También necesitamos un corazón puro. La Palabra declara: “Bienaventurados los de corazón puro, porque ellos verán a Dios” (Mt. 5:8). Muchos no pueden ver a Dios ni recibir la revelación de las cosas espirituales porque su corazón no es puro. Para tener un corazón puro, debemos permitir que el Señor toque cada parte de nuestro corazón.
Si deseamos tener un corazón puro, necesitamos una mente sobria (2 Ti. 1:7). Algunos santos se confunden y no son capaces de diferenciar entre una cosa y otra. Para ellos las letras “b” y “d” son casi lo mismo. Cuando leen la Biblia, les parece que Gálatas y Colosenses tratan de lo mismo. Ellos carecen de una mente sobria.
Nuestra mente debe ser fría, cuanto más fría mejor, pero nuestra parte emotiva debe ser ferviente. Si queremos tener ojos que vean, necesitamos una parte emotiva que ame (Jn. 14:21). Una mente ferviente, no puede ser sobria. Nuestro problema radica en que, o somos fervorosos o somos fríos tanto en la mente como en la parte emotiva. Las hermanas tienden a ser fervientes, y los hermanos, fríos. Sin embargo, todos debemos ser fríos en nuestra mente y fervientes en nuestra parte emotiva.
Por último, a fin de tener un corazón puro es indispensable una voluntad sumisa (Jn. 7:17). Si nuestra voluntad ha de ser sumisa, ésta debe ser dócil.
Por experiencia he aprendido que si tenemos un corazón puro, con una mente sobria, una parte emotiva amorosa, una voluntad sumisa y un espíritu abierto con una conciencia pura, nuestros ojos podrán ver. Nuestro espíritu debe estar abierto, y nuestra conciencia debe estar libre de ofensas. Además, nuestro corazón debe tener una mente fría y sobria, una parte emotiva ardiente y amorosa, y una voluntad dócil y sumisa. Cuando tengamos un espíritu y un corazón así, los ojos de nuestro corazón podrán ver. Cada vez que aplicamos colirio a nuestros ojos, éste abre nuestro espíritu, purifica nuestra conciencia, enfría nuestra mente fervorosa, aviva nuestra parte emotiva y somete nuestra obstinada voluntad. Cuando todo esto ocurre, nuestros ojos son sanados. Ser sanos equivale a que sean tocadas estas cinco partes de nuestro ser. Sin un espíritu abierto, una conciencia pura, una mente sobria, una parte emotiva amorosa y una voluntad sumisa, no veremos nada, aunque asistamos a muchas conferencias y entrenamientos.
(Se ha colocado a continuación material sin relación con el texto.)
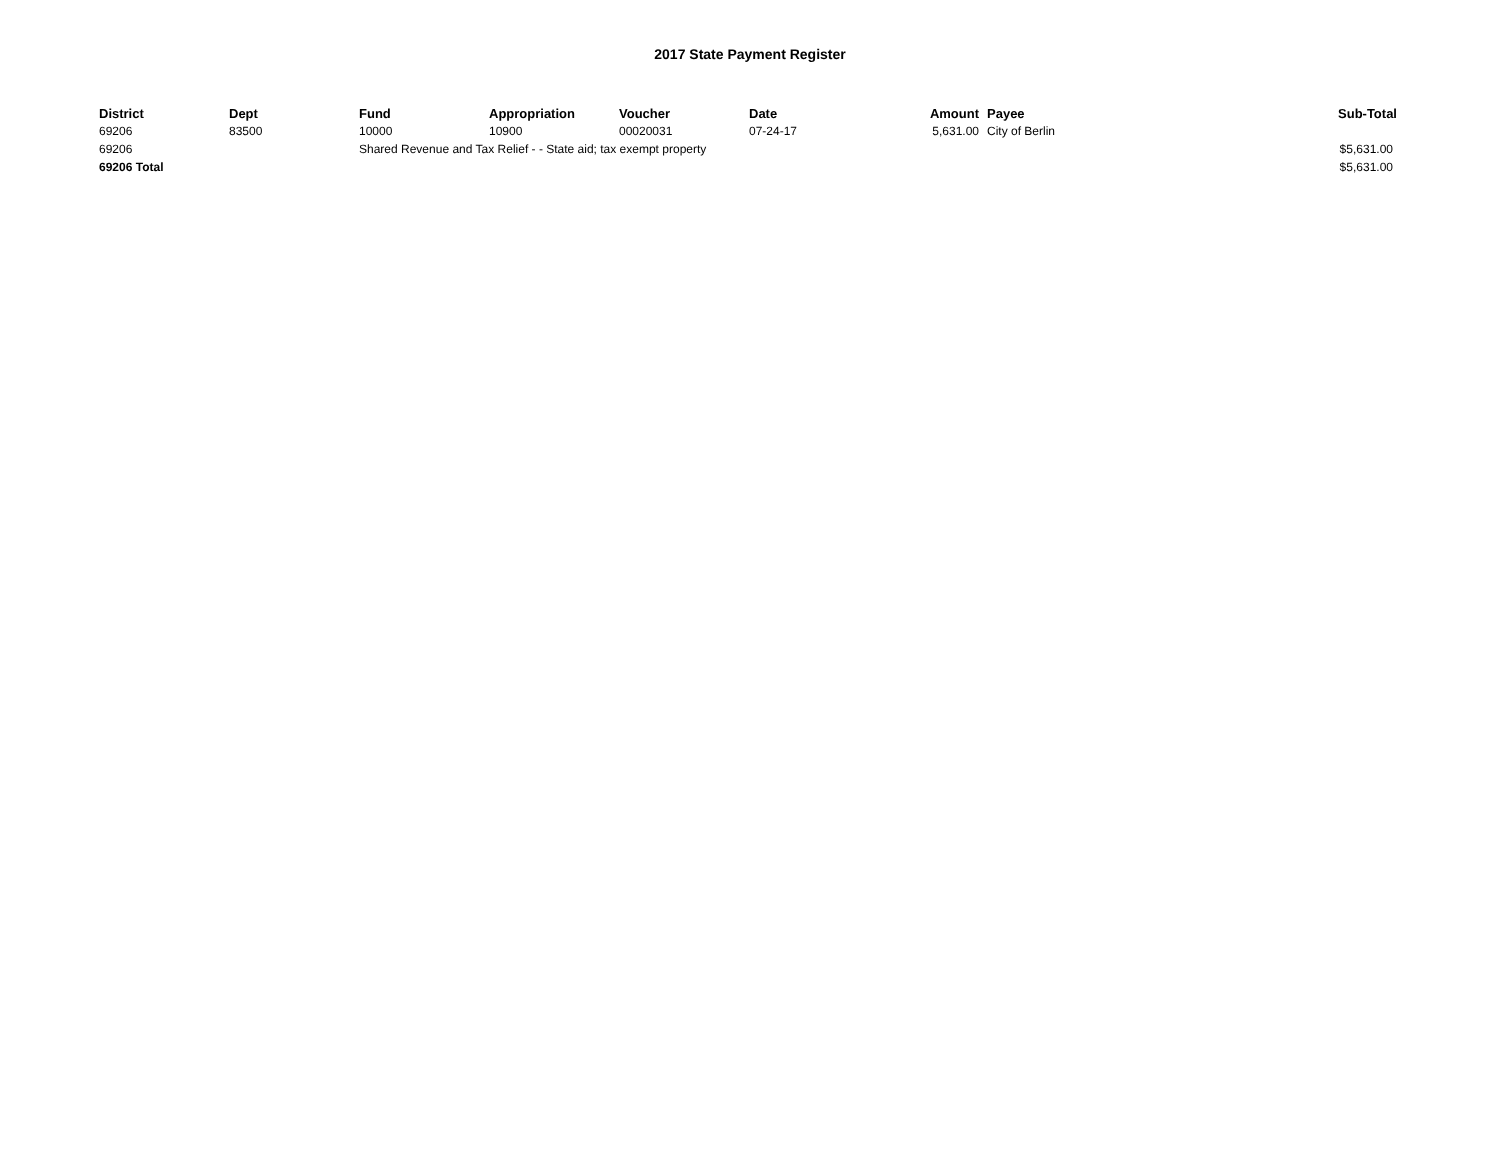2017 State Payment Register
| District | Dept | Fund | Appropriation | Voucher | Date | Amount | Payee | Sub-Total |
| --- | --- | --- | --- | --- | --- | --- | --- | --- |
| 69206 | 83500 | 10000 | 10900 | 00020031 | 07-24-17 | 5,631.00 | City of Berlin | |
| 69206 | | Shared Revenue and Tax Relief - - State aid; tax exempt property | | | | | | $5,631.00 |
| 69206 Total | | | | | | | | $5,631.00 |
Tal vez aprendamos doctrinas, pero no tendremos ninguna visión.
Es posible tener el hecho, la revelación y la vista, y aun así no ver nada porque nos falta la luz. Por consiguiente, necesitamos que Dios nos ilumine (1 Jn. 1:5, 7). La visión no se recibe sino hasta que, además del hecho, la revelación y la vista, se tiene la luz.
La visión es la suma de cuatro cosas: el hecho, la revelación, la vista y la luz. Muchos cristianos leen Efesios una y otra vez sin poder ver nada. Para ellos, Efesios es un libro cerrado, pues les falta esa vista interior y no ven más allá de la letra impresa. Otros quizás tengan la vista, pero carecen de luz. Por experiencia podemos testificar que Efesios está lleno de hechos espirituales, que revela el misterio de la voluntad de Dios. Si cuando leemos este libro nuestra condición es normal, se correrán los velos, vendrá la luz y tendremos una visión de la voluntad de Dios. Si la luz divina no llega, tenemos que orar más, pidiéndole al Señor que nos conceda luz. Finalmente, la luz resplandecerá, y recibiremos una visión del contenido de este libro. Como hemos mencionado, los hechos están presentes y el velo está corrido. Además, Dios, quien está lleno de gracia, nos concede la luz. Lo que necesitamos ahora son ojos para ver.